There are quite a few free VPN services. The two we like are Hotspot Shield, a well-known and reliable provider that's a tad slower than some but one of the few that doesn't set usage caps, and Security Kiss, which is a breeze to install, is free of ads, and sets a reasonable limit on service. There are also lots of low-cost VPN services. Here our favorites include Private Internet Access (starting at $40 a year), Pure VPN (starting at $50 a year), and Hide My Ass (starting at $60 a year), all of which garner favorable reviews on sites such as Reddit, VPN Mag, and VPN Creative. The latter two VPN services also ranked in the top five in speed tests conducted by a review site called Best VPN for You.

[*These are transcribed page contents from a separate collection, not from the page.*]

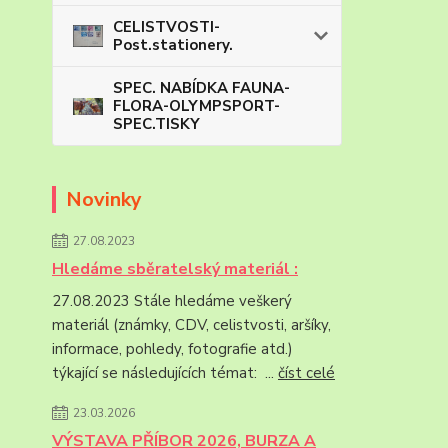
CELISTVOSTI-
Post.stationery.
SPEC. NABÍDKA FAUNA-
FLORA-OLYMPSPORT-
SPEC.TISKY
Novinky
27.08.2023
Hledáme sběratelský materiál :
27.08.2023 Stále hledáme veškerý
materiál (známky, CDV, celistvosti, aršíky,
informace, pohledy, fotografie atd.)
týkající se následujících témat: ...
číst celé
23.03.2026
VÝSTAVA PŘÍBOR 2026, BURZA A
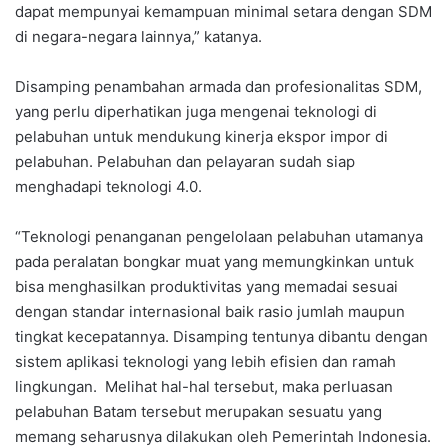
dapat mempunyai kemampuan minimal setara dengan SDM
di negara-negara lainnya,” katanya.
Disamping penambahan armada dan profesionalitas SDM,
yang perlu diperhatikan juga mengenai teknologi di
pelabuhan untuk mendukung kinerja ekspor impor di
pelabuhan. Pelabuhan dan pelayaran sudah siap
menghadapi teknologi 4.0.
“Teknologi penanganan pengelolaan pelabuhan utamanya
pada peralatan bongkar muat yang memungkinkan untuk
bisa menghasilkan produktivitas yang memadai sesuai
dengan standar internasional baik rasio jumlah maupun
tingkat kecepatannya. Disamping tentunya dibantu dengan
sistem aplikasi teknologi yang lebih efisien dan ramah
lingkungan. Melihat hal-hal tersebut, maka perluasan
pelabuhan Batam tersebut merupakan sesuatu yang
memang seharusnya dilakukan oleh Pemerintah Indonesia.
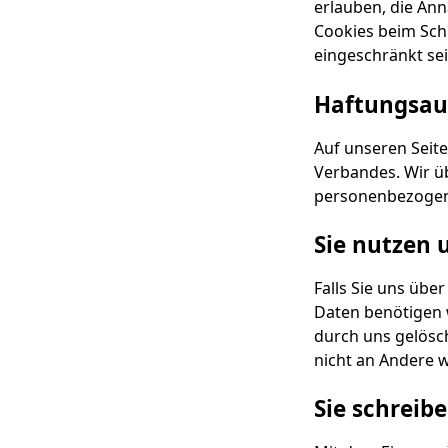
erlauben, die An
Cookies beim Schl
eingeschränkt sei
Haftungsaus
Auf unseren Seite
Verbandes. Wir üb
personenbezogen
Sie nutzen 
Falls Sie uns übe
Daten benötigen 
durch uns gelösch
nicht an Andere 
Sie schreibe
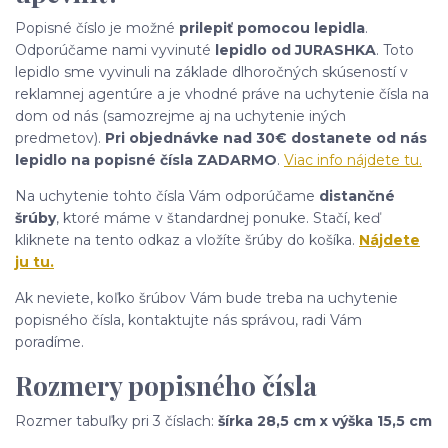
Popisné číslo je možné
prilepiť pomocou lepidla
.
Odporúčame nami vyvinuté
lepidlo od JURASHKA
. Toto
lepidlo sme vyvinuli na základe dlhoročných skúseností v
reklamnej agentúre a je vhodné práve na uchytenie čísla na
dom od nás (samozrejme aj na uchytenie iných
predmetov).
Pri objednávke nad 30€ dostanete od nás
lepidlo na popisné čísla ZADARMO
.
Viac info nájdete tu.
Na uchytenie tohto čísla Vám odporúčame
distančné
šrúby
, ktoré máme v štandardnej ponuke. Stačí, keď
kliknete na tento odkaz a vložíte šrúby do košíka.
Nájdete
ju tu.
Ak neviete, koľko šrúbov Vám bude treba na uchytenie
popisného čísla, kontaktujte nás správou, radi Vám
poradíme.
Rozmery popisného čísla
Rozmer tabuľky pri 3 číslach:
šírka 28,5 cm x výška 15,5 cm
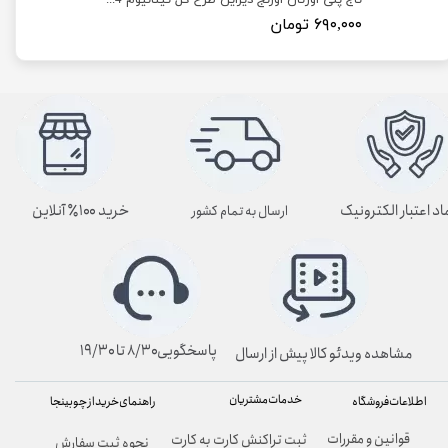
تاج پلی اورتان اورنج دیزاین طرح گل تیتانیوم A164
۶۹۰,۰۰۰ تومان
اد اعتبار الکترونیک
خرید ۱۰۰٪ آنلاین
ارسال به تمام کشور
پاسخگویی۸/۳۰ تا ۱۹/۳۰
مشاهده ویدئو کالا پیش از ارسال
خدمات مشتریان
راهنمای خرید از چوبینجا
اطلاعات فروشگاه
قوانین و مقررات
ثبت تراکنش کارت به کارت
نحوه ثبت سفارش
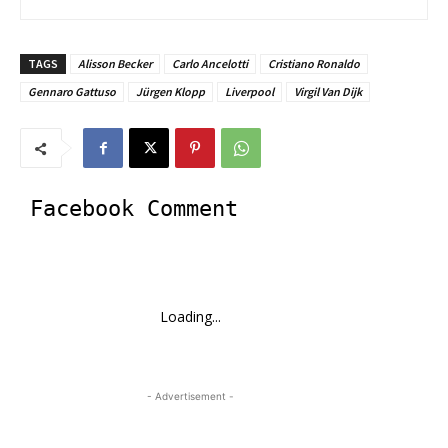
TAGS
Alisson Becker
Carlo Ancelotti
Cristiano Ronaldo
Gennaro Gattuso
Jürgen Klopp
Liverpool
Virgil Van Dijk
Facebook Comment
Loading...
- Advertisement -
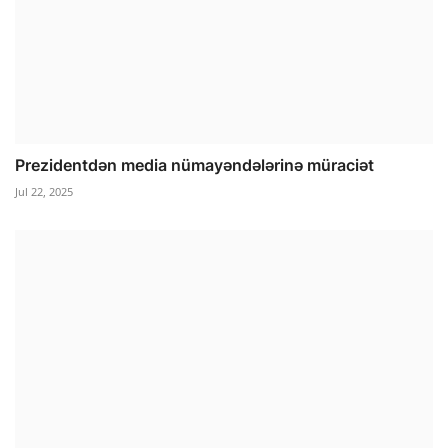
Prezidentdən media nümayəndələrinə müraciət
Jul 22, 2025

Despite the allure of free VPN, this may be a service worth paying for. Anyone can set up a VPN and offer access -- five friends who live around the country could each set up a server, connect them, and presto: a free VPN service. But as experts at LifeHacker point out, the business model of a free service might give you pause. The provider could be keeping tabs on your activity and you have no control over what it does with the info -- like sell it, perhaps, as a way to keep the operation going. A fee-based VPN service, on the other hand, is far more likely to enjoy steady revenue flows that relieve the pressure to make money off your data. Moreover, VPNs that collect user fees generally provide a higher level of customer service in terms of server locations, uptime, and speed.

Several reputable VPN providers also offer free service as lower-grade options; Hotspot Shield and Security Kiss are examples. Taking this path, however, can mean dealing with ads, limitations on bandwidth, slower speeds, controls over which servers you can connect to, and/or constraints on what you can do via the VPN (i.e., you may not be able to download/upload large files, stream music/video, etc.). That said, this level of service may be worth a trial run to get a feel for how VPNs work and to assess whether free service is sufficient for your needs.

A word of caution: VPNs are also used for nefarious activity. Some individuals hide behind the extra level of anonymity to share copyrighted material via BitTorrent (a peer-to-peer system for illegally downloading music and movies), to commit identity theft, and to engage in other sorts of online crimes. Predictably, such behavior can draw government scrutiny. A recent court ruling found that changing or hiding one's IP address (which VPNs do) in order to access off-limits websites is a violation of federal law. Legitimate VPN providers will turn over information to law enforcement agencies when requested to do so as long as that information is available. Some VPNs, though, advertise the fact that they don't collect any information about users and others periodically wipe their logs clean. If absolute privacy is important to you -- even though your actions are totally above board -- carefully scrutinize a provider's policy on privacy and terms of service before signing on.

While you're at it, check the encryption protocols, particularly if you will be using mobile devices on the VPN or expect to travel to countries that restrict Internet use. Experts say the L2TP protocol is best in these circumstances.